I also met with Sheboygan Assistant City Historian, Scott Lewandowske. Scott has conducted research on German Russians from Reinwald who settled in Sheboygan, Wisconsin. Scott’s research will culminate in a book on these settlers in the near future. Scott and I attended North High School together. It was a wonderful reunion. Scott has been a valuable contributor to the Sheboygan County Historical Research Center. He has also created detailed maps of the following cemeteries: Oostburg Cemetery in Oostburg, Wisconsin, Union Cemetery in Holland, Wisconsin, the Hartman Cemetery, First Reformed Church Cemetery, and the Presbyterian Cemetery in Cedar Grove, Wisconsin.

During the same visit, I attended two genealogical meetings in Milwaukee. The Milwaukee Genealogical Society’s Biennial Workshop featuring Cyndi Howells of www.cyndislist.com was a huge event at the Serb Hall in Milwaukee. The other meeting was the Southeastern Wisconsin Chapter of the American Historical Society of Germans from Russia monthly meeting. President Jim Philbert and his wife Helen were outstanding hosts. Their meeting included a noodle making demonstration and a chapter fund raising auction.
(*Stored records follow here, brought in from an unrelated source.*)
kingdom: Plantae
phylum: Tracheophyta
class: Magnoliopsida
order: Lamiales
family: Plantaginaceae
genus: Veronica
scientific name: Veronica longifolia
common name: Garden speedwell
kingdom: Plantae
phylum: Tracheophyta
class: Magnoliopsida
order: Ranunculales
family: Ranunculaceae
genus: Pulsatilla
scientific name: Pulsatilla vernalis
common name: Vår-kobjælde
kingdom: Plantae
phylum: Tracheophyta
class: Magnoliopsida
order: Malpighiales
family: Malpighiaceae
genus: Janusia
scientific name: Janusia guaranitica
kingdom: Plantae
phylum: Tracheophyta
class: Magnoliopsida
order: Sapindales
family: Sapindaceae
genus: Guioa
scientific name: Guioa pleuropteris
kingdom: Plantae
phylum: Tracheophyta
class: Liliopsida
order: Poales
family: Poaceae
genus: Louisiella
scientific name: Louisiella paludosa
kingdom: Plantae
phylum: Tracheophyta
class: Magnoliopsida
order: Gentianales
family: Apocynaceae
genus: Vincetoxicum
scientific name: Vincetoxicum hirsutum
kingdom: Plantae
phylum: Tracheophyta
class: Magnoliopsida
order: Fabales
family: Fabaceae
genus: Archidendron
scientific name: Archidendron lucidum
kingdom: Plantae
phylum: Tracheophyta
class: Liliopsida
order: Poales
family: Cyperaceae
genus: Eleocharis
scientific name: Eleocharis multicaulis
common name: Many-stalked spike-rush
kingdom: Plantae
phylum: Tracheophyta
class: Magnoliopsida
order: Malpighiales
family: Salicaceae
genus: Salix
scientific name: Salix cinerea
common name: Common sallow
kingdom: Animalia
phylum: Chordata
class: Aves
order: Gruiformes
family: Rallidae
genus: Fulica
I also met Roman Schmalz, author of the newly published book, “My Life in Stalin’s Russia.” Schmalz was an eyewitness to history as he saw his grandfather, father and uncles taken away, never to return. Schmalz says, “Our history does not explain this disaster in full truth and leaves it to the people to find out. My book descries it as it really was. It is kept compact and concise, in order not to dilute the seriousness of the tragedies.” At this point, I have not completed reading the book, but his personal experience provides us with valuable insight.

Sunday, May 06, 2007

Russia: Land of the Tsars

I spent today immersed in the History Channel's DVD, Russia: Land of the Tsars. Two of the leaders have been central to my research of Russia. These two leaders are Peter the Great and Catherine the Great. I have read numerous books of each of them, but the Land of the Tsars helps to pull all of these generations together. Two points in particular stand out to me. Peter the Great's lack of designating an heir mars a remarkable life and incredible achievement. Yet, it is understandable that one always thinks there will be time to handle the matter of inheritance. My fascination of Catherine the Great expands with each book and movie I encounter. Without her, I would have been the direct descendent of Luxembourgh and Germany without the unique history of the Germans from Russia. Her attempts at reform were outstanding by any standard.

Understanding the Tsars and Russia is tantamount to understanding how my ancestors survived during their 2 and half centuries living in the Volga River basin. Sweeping cinematography offers gorgeous views Russia's land and architecture. The artwork and portraits are exquisite and gives one a sense of the family's regal stance. Of course, the voice of Edward Herrmann phenomenally enhances the program. His strong voice heralds the beginning and the demise of each Romanov generation. I find it oddly comforting that my grandmother's maiden name was Herrmann.

Saturday, May 05, 2007

Reinwald 1798 Census

The Reinwald census of 1798 shows Herzogs, Kerbers and Reimers as the original settlers of this small village. This verifies the hometown for my maternal ancestors as far as I am concerned. The oral history, death notice documentation, and ship manifests all match back to Reinwald. Now I need to fill the gap from my grandfather and great grandfather back to the orignal settlers. Again, I am in awe of the names and how each generation repeats the names. I am extremely impressed how in the United States, some of the names have survived despite 3 generations.